Od stycznia do maja eksport rosyjskiego gazu do Europy i Turcji spadł o prawie 28 proc. do 61 mld m3, poinformował w środę rosyjski koncern. To o 23,2 miliarda metrów sześciennych mniej niż w tym samym okresie w 2021 roku. Całkowite wydobycie gazu przez Gazprom w tym okresie również spadło o 5 proc. do nieco ponad 211 mld m3.
Firma dodała, że eksport gazu do Chin rośnie dzięki długoterminowemu kontraktowi między Gazpromem a chińską firmą energetyczną CNPC, ale nie podała żadnych danych liczbowych.
Czytaj więcej: Polakom nie straszne drogie paliwo? Rekordowe wyniki w I kw. 2022 roku
Ogromne dywidendy wypłacane akcjonariuszom
Ignorując trudne perspektywy rynkowe, Gazprom ogłosił rekordowo wysokie dywidendy od swoich akcji za 2021 r., w wysokości 1,24 bln rubli tj. 20,7 mld dolarów.

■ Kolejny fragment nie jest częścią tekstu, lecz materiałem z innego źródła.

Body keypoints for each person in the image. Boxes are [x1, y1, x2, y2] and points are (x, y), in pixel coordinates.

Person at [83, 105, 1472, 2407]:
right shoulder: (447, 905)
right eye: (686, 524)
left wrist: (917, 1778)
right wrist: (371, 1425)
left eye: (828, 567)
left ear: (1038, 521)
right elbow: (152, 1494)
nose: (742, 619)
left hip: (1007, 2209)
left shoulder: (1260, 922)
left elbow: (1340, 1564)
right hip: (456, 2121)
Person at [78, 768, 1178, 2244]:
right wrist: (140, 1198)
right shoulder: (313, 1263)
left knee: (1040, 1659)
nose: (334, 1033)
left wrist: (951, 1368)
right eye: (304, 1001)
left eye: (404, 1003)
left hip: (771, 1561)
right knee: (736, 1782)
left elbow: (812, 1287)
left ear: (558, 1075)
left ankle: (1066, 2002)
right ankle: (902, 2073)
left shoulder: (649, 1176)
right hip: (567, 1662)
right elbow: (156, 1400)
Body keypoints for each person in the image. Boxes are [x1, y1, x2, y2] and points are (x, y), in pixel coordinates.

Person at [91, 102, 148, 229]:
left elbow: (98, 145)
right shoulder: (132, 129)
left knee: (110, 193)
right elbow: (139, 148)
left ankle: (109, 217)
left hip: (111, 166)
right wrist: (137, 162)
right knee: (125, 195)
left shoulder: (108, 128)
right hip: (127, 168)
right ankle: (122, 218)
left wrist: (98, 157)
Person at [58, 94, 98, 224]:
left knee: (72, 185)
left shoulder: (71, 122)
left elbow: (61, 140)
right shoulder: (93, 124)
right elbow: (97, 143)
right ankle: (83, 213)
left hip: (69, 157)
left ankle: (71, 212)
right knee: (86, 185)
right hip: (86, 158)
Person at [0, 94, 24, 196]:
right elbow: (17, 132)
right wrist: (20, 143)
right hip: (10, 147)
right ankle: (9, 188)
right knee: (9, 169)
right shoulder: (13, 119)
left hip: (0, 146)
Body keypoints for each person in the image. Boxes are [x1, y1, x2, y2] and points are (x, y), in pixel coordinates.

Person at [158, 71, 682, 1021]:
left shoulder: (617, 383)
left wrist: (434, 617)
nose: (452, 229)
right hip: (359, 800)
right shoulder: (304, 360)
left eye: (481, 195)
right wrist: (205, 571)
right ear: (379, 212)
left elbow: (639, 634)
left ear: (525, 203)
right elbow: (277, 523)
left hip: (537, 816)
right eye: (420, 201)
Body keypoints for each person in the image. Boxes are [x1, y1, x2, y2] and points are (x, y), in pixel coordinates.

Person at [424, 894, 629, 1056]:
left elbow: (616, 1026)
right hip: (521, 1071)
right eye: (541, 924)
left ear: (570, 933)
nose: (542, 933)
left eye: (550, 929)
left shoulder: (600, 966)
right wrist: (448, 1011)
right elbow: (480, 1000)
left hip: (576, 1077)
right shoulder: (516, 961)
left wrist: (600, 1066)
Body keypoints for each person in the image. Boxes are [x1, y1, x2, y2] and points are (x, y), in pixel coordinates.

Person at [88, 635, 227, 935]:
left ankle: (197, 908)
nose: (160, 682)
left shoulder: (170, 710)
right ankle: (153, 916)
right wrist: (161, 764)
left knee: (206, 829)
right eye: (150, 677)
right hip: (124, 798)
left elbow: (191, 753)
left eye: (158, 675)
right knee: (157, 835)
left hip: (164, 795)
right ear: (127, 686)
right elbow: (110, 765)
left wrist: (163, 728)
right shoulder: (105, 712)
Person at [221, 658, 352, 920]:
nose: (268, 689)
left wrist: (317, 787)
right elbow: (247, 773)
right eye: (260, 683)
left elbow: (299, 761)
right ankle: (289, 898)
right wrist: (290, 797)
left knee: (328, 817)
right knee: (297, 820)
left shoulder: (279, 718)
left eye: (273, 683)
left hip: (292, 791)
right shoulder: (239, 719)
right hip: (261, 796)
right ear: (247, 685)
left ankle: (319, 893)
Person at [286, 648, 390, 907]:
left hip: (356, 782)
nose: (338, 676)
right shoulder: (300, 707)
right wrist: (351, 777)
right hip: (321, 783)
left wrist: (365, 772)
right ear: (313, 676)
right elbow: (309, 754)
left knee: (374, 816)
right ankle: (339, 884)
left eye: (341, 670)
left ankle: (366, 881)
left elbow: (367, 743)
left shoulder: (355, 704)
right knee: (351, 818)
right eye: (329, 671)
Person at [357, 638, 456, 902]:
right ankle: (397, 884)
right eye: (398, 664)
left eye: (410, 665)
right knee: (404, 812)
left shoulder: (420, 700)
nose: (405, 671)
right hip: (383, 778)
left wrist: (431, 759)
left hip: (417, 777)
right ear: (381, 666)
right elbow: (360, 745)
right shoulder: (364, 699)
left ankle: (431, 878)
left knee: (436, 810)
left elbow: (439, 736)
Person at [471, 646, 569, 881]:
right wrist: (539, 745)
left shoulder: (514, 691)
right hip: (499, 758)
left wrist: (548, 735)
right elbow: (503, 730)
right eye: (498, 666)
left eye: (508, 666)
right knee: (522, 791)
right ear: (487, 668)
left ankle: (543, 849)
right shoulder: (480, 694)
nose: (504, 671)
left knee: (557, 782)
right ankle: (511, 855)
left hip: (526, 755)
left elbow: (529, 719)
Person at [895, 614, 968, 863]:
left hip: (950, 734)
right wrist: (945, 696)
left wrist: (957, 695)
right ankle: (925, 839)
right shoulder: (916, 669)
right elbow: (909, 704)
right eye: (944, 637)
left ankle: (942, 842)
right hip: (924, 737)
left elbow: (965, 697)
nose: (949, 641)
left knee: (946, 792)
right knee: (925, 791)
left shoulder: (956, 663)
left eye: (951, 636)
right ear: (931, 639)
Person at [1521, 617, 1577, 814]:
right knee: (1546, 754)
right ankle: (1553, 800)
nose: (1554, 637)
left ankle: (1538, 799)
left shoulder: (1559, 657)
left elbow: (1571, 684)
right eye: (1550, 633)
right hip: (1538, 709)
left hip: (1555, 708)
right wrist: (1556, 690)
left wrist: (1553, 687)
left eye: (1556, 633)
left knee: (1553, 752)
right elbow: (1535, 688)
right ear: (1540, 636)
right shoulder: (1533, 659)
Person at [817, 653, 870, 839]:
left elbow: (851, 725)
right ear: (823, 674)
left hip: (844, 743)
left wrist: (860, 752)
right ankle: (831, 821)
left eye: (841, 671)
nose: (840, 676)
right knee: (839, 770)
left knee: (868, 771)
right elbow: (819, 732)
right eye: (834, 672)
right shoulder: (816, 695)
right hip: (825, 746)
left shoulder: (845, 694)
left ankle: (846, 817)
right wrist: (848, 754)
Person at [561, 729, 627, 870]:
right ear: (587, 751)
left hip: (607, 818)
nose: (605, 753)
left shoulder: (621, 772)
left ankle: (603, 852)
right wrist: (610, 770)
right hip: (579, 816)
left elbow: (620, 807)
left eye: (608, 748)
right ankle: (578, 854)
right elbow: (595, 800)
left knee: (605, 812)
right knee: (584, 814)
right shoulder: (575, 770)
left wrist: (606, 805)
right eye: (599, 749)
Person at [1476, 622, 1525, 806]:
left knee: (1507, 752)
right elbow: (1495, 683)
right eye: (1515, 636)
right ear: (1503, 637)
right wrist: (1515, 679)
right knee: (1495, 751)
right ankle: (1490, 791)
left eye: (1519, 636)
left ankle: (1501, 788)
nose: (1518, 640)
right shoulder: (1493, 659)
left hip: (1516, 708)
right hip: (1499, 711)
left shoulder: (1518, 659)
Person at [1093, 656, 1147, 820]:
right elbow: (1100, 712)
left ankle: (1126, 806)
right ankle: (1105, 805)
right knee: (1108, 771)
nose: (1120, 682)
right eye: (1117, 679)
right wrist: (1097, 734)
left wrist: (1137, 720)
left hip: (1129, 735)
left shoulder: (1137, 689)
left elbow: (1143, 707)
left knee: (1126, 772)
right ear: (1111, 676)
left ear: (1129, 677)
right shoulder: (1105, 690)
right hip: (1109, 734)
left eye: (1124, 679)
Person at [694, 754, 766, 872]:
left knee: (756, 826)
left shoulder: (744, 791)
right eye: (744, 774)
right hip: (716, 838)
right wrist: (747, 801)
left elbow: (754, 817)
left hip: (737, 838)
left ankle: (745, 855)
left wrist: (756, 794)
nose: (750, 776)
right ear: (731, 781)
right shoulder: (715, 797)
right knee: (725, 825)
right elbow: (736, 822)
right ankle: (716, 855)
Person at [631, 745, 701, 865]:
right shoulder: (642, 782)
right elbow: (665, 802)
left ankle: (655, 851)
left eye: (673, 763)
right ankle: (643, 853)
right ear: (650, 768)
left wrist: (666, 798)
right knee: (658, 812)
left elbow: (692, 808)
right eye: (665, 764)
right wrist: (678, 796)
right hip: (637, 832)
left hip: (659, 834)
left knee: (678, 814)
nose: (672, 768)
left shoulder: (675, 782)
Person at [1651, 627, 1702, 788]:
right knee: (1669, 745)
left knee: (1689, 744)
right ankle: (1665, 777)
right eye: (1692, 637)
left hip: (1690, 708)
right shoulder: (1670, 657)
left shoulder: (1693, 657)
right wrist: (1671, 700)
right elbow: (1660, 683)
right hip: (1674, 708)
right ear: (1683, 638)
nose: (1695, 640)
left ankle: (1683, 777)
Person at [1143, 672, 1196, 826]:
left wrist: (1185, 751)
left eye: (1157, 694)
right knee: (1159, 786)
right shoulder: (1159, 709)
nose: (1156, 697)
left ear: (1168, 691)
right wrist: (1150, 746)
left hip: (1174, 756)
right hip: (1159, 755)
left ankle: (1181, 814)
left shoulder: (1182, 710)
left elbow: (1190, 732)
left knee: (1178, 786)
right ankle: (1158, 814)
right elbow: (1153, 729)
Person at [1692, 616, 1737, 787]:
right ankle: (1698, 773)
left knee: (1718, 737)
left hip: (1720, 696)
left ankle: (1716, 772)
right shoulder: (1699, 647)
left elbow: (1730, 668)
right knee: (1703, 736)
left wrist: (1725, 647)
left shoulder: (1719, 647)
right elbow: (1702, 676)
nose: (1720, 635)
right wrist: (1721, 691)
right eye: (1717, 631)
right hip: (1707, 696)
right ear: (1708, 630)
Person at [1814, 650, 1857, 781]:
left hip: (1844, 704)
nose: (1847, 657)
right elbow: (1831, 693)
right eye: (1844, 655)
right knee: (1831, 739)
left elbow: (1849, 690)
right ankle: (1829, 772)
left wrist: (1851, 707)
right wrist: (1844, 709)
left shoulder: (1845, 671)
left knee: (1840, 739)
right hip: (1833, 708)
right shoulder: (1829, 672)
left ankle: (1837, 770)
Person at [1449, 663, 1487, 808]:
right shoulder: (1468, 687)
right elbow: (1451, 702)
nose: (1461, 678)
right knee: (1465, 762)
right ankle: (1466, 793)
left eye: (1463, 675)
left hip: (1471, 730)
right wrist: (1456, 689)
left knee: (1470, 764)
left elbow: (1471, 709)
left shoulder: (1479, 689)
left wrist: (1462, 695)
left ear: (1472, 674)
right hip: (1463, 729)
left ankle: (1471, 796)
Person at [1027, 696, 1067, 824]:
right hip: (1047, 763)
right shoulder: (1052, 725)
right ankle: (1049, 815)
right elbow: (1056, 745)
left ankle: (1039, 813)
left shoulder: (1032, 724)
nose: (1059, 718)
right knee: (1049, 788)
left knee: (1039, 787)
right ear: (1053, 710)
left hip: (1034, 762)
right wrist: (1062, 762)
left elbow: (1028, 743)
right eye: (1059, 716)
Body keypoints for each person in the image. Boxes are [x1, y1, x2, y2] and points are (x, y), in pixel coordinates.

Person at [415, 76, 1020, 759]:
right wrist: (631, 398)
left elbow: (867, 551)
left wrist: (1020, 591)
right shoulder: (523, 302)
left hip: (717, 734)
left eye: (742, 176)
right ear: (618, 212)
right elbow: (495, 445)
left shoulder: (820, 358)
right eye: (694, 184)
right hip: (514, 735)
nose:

Rosyjski rząd ma otrzymać nieco ponad połowę tej kwoty, ponieważ posiada ponad 50 proc. udziałów w firmie.
Partner zarządzający moskiewskiej firmy konsultingowej RusEnergy, Michaił Krutikhin, zasugerował, że tak wysoka wypłata może być związana z dodatkowymi wydatkami, jakie rosyjskie władze ponoszą w związku z inwazją na Ukrainę.
Według Krutikhina, Kreml nie może spodziewać się podobnych dywidend za 2022 roku, ponieważ rentowność Gazpromu może spaść w wyniku mniejszego eksportu gazu.
Tymczasem ceny gazu na rynku kasowym spadły o prawie 6 proc. do około 89 euro za megawat w środowym handlu, według londyńskiej giełdy ICE Exchange. Zmianę tę przypisuje się doniesieniom o akceptowaniu nowego układu płatności przez dużych klientów Gazpromu w Europie.
Gazprom ogłosił, że od 1 czerwca wstrzymał dostawy gazu dla dwóch kolejnych odbiorców w Europie, po tym jak obaj odmówili akceptacji zmian w terminach płatności narzuconych przez spółkę zależną rosyjskiego koncernu zajmującą się handlem zagranicznym. Chodzi o Holandię i Danię.